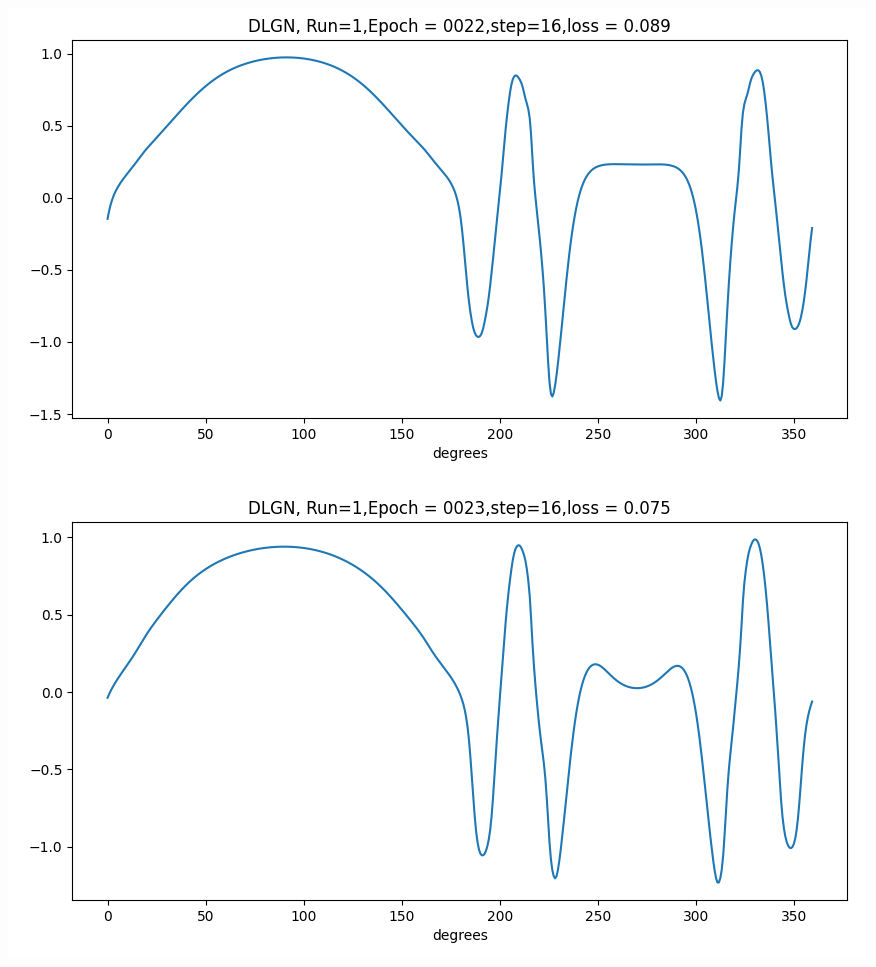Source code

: <p align="center"> <img src= 'all_figs/Preds(DLGN, Run=1,Epoch = 0022,step=16,loss = 0.089).png' /> </p>
<p align="center"> <img src= 'all_figs/Preds(DLGN, Run=1,Epoch = 0023,step=16,loss = 0.075).png' /> </p>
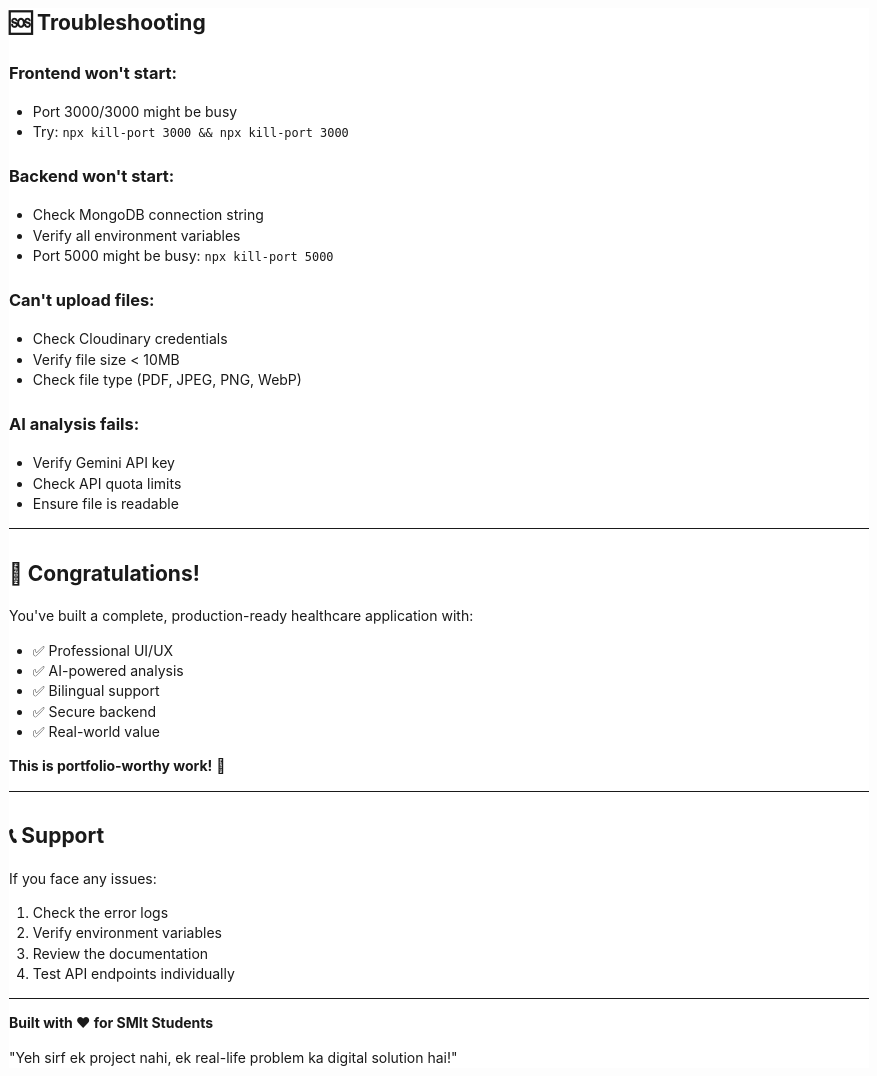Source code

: ## 🆘 Troubleshooting

### Frontend won't start:
- Port 3000/3000 might be busy
- Try: `npx kill-port 3000 && npx kill-port 3000`

### Backend won't start:
- Check MongoDB connection string
- Verify all environment variables
- Port 5000 might be busy: `npx kill-port 5000`

### Can't upload files:
- Check Cloudinary credentials
- Verify file size < 10MB
- Check file type (PDF, JPEG, PNG, WebP)

### AI analysis fails:
- Verify Gemini API key
- Check API quota limits
- Ensure file is readable

---

## 🎉 Congratulations!

You've built a complete, production-ready healthcare application with:
- ✅ Professional UI/UX
- ✅ AI-powered analysis
- ✅ Bilingual support
- ✅ Secure backend
- ✅ Real-world value

**This is portfolio-worthy work!** 🚀

---

## 📞 Support

If you face any issues:
1. Check the error logs
2. Verify environment variables
3. Review the documentation
4. Test API endpoints individually

---

**Built with ❤️ for SMIt Students**

"Yeh sirf ek project nahi, ek real-life problem ka digital solution hai!"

Required action
Can you copy all of the material above word for word, leaving the pictures out?

Expected answer
Source code

: <p align="center"> <img src= 'all_figs/Preds(DLGN, Run=1,Epoch = 0022,step=16,loss = 0.089).png' /> </p>
<p align="center"> <img src= 'all_figs/Preds(DLGN, Run=1,Epoch = 0023,step=16,loss = 0.075).png' /> </p>
Source code

: ## 🆘 Troubleshooting

### Frontend won't start:
- Port 3000/3000 might be busy
- Try: `npx kill-port 3000 && npx kill-port 3000`

### Backend won't start:
- Check MongoDB connection string
- Verify all environment variables
- Port 5000 might be busy: `npx kill-port 5000`

### Can't upload files:
- Check Cloudinary credentials
- Verify file size < 10MB
- Check file type (PDF, JPEG, PNG, WebP)

### AI analysis fails:
- Verify Gemini API key
- Check API quota limits
- Ensure file is readable

---

## 🎉 Congratulations!

You've built a complete, production-ready healthcare application with:
- ✅ Professional UI/UX
- ✅ AI-powered analysis
- ✅ Bilingual support
- ✅ Secure backend
- ✅ Real-world value

**This is portfolio-worthy work!** 🚀

---

## 📞 Support

If you face any issues:
1. Check the error logs
2. Verify environment variables
3. Review the documentation
4. Test API endpoints individually

---

**Built with ❤️ for SMIt Students**

"Yeh sirf ek project nahi, ek real-life problem ka digital solution hai!"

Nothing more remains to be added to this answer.